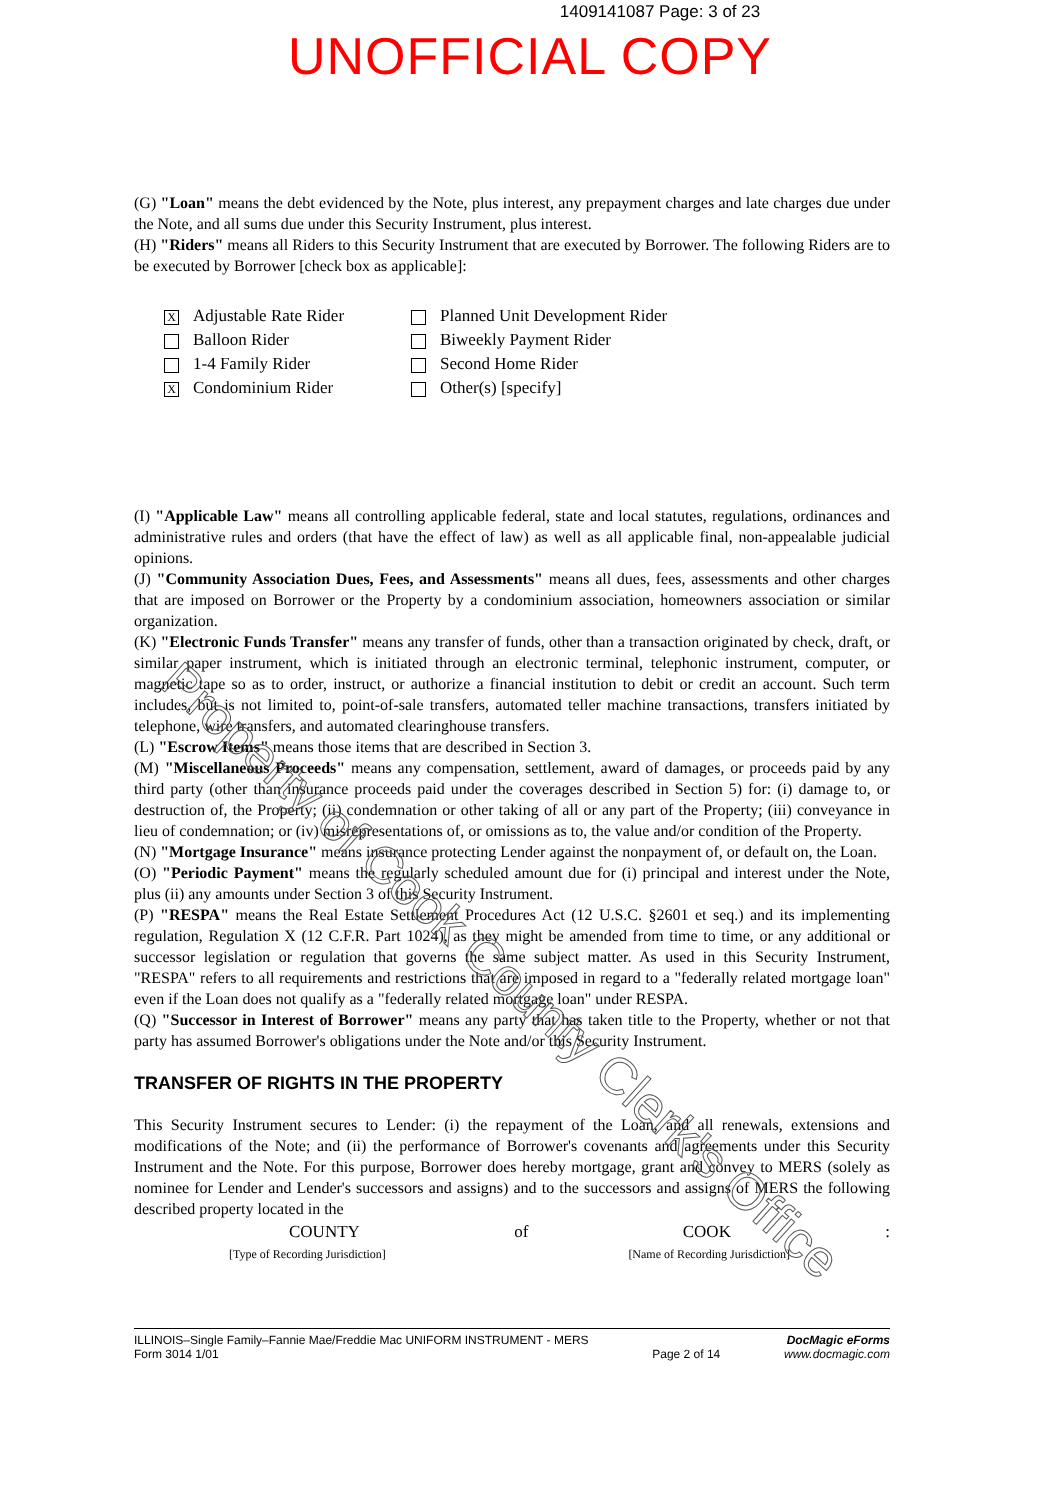1409141087 Page: 3 of 23
UNOFFICIAL COPY
(G) "Loan" means the debt evidenced by the Note, plus interest, any prepayment charges and late charges due under the Note, and all sums due under this Security Instrument, plus interest.
(H) "Riders" means all Riders to this Security Instrument that are executed by Borrower. The following Riders are to be executed by Borrower [check box as applicable]:
X Adjustable Rate Rider
Planned Unit Development Rider
Balloon Rider
Biweekly Payment Rider
1-4 Family Rider
Second Home Rider
X Condominium Rider
Other(s) [specify]
(I) "Applicable Law" means all controlling applicable federal, state and local statutes, regulations, ordinances and administrative rules and orders (that have the effect of law) as well as all applicable final, non-appealable judicial opinions.
(J) "Community Association Dues, Fees, and Assessments" means all dues, fees, assessments and other charges that are imposed on Borrower or the Property by a condominium association, homeowners association or similar organization.
(K) "Electronic Funds Transfer" means any transfer of funds, other than a transaction originated by check, draft, or similar paper instrument, which is initiated through an electronic terminal, telephonic instrument, computer, or magnetic tape so as to order, instruct, or authorize a financial institution to debit or credit an account. Such term includes, but is not limited to, point-of-sale transfers, automated teller machine transactions, transfers initiated by telephone, wire transfers, and automated clearinghouse transfers.
(L) "Escrow Items" means those items that are described in Section 3.
(M) "Miscellaneous Proceeds" means any compensation, settlement, award of damages, or proceeds paid by any third party (other than insurance proceeds paid under the coverages described in Section 5) for: (i) damage to, or destruction of, the Property; (ii) condemnation or other taking of all or any part of the Property; (iii) conveyance in lieu of condemnation; or (iv) misrepresentations of, or omissions as to, the value and/or condition of the Property.
(N) "Mortgage Insurance" means insurance protecting Lender against the nonpayment of, or default on, the Loan.
(O) "Periodic Payment" means the regularly scheduled amount due for (i) principal and interest under the Note, plus (ii) any amounts under Section 3 of this Security Instrument.
(P) "RESPA" means the Real Estate Settlement Procedures Act (12 U.S.C. §2601 et seq.) and its implementing regulation, Regulation X (12 C.F.R. Part 1024), as they might be amended from time to time, or any additional or successor legislation or regulation that governs the same subject matter. As used in this Security Instrument, "RESPA" refers to all requirements and restrictions that are imposed in regard to a "federally related mortgage loan" even if the Loan does not qualify as a "federally related mortgage loan" under RESPA.
(Q) "Successor in Interest of Borrower" means any party that has taken title to the Property, whether or not that party has assumed Borrower's obligations under the Note and/or this Security Instrument.
TRANSFER OF RIGHTS IN THE PROPERTY
This Security Instrument secures to Lender: (i) the repayment of the Loan, and all renewals, extensions and modifications of the Note; and (ii) the performance of Borrower's covenants and agreements under this Security Instrument and the Note. For this purpose, Borrower does hereby mortgage, grant and convey to MERS (solely as nominee for Lender and Lender's successors and assigns) and to the successors and assigns of MERS the following described property located in the
COUNTY of COOK :
[Type of Recording Jurisdiction] [Name of Recording Jurisdiction]
ILLINOIS–Single Family–Fannie Mae/Freddie Mac UNIFORM INSTRUMENT - MERS
Form 3014 1/01
Page 2 of 14
DocMagic eForms
www.docmagic.com
Property of Cook County Clerk's Office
___
> **Work to complete**
Return every entry above word for word, and include no images.

> **Reply to the exercise**
1409141087 Page: 3 of 23
UNOFFICIAL COPY
(G) "Loan" means the debt evidenced by the Note, plus interest, any prepayment charges and late charges due under the Note, and all sums due under this Security Instrument, plus interest.
(H) "Riders" means all Riders to this Security Instrument that are executed by Borrower. The following Riders are to be executed by Borrower [check box as applicable]:
X Adjustable Rate Rider
Planned Unit Development Rider
Balloon Rider
Biweekly Payment Rider
1-4 Family Rider
Second Home Rider
X Condominium Rider
Other(s) [specify]
(I) "Applicable Law" means all controlling applicable federal, state and local statutes, regulations, ordinances and administrative rules and orders (that have the effect of law) as well as all applicable final, non-appealable judicial opinions.
(J) "Community Association Dues, Fees, and Assessments" means all dues, fees, assessments and other charges that are imposed on Borrower or the Property by a condominium association, homeowners association or similar organization.
(K) "Electronic Funds Transfer" means any transfer of funds, other than a transaction originated by check, draft, or similar paper instrument, which is initiated through an electronic terminal, telephonic instrument, computer, or magnetic tape so as to order, instruct, or authorize a financial institution to debit or credit an account. Such term includes, but is not limited to, point-of-sale transfers, automated teller machine transactions, transfers initiated by telephone, wire transfers, and automated clearinghouse transfers.
(L) "Escrow Items" means those items that are described in Section 3.
(M) "Miscellaneous Proceeds" means any compensation, settlement, award of damages, or proceeds paid by any third party (other than insurance proceeds paid under the coverages described in Section 5) for: (i) damage to, or destruction of, the Property; (ii) condemnation or other taking of all or any part of the Property; (iii) conveyance in lieu of condemnation; or (iv) misrepresentations of, or omissions as to, the value and/or condition of the Property.
(N) "Mortgage Insurance" means insurance protecting Lender against the nonpayment of, or default on, the Loan.
(O) "Periodic Payment" means the regularly scheduled amount due for (i) principal and interest under the Note, plus (ii) any amounts under Section 3 of this Security Instrument.
(P) "RESPA" means the Real Estate Settlement Procedures Act (12 U.S.C. §2601 et seq.) and its implementing regulation, Regulation X (12 C.F.R. Part 1024), as they might be amended from time to time, or any additional or successor legislation or regulation that governs the same subject matter. As used in this Security Instrument, "RESPA" refers to all requirements and restrictions that are imposed in regard to a "federally related mortgage loan" even if the Loan does not qualify as a "federally related mortgage loan" under RESPA.
(Q) "Successor in Interest of Borrower" means any party that has taken title to the Property, whether or not that party has assumed Borrower's obligations under the Note and/or this Security Instrument.
TRANSFER OF RIGHTS IN THE PROPERTY
This Security Instrument secures to Lender: (i) the repayment of the Loan, and all renewals, extensions and modifications of the Note; and (ii) the performance of Borrower's covenants and agreements under this Security Instrument and the Note. For this purpose, Borrower does hereby mortgage, grant and convey to MERS (solely as nominee for Lender and Lender's successors and assigns) and to the successors and assigns of MERS the following described property located in the
COUNTY of COOK :
[Type of Recording Jurisdiction] [Name of Recording Jurisdiction]
ILLINOIS–Single Family–Fannie Mae/Freddie Mac UNIFORM INSTRUMENT - MERS
Form 3014 1/01
Page 2 of 14
DocMagic eForms
www.docmagic.com
Property of Cook County Clerk's Office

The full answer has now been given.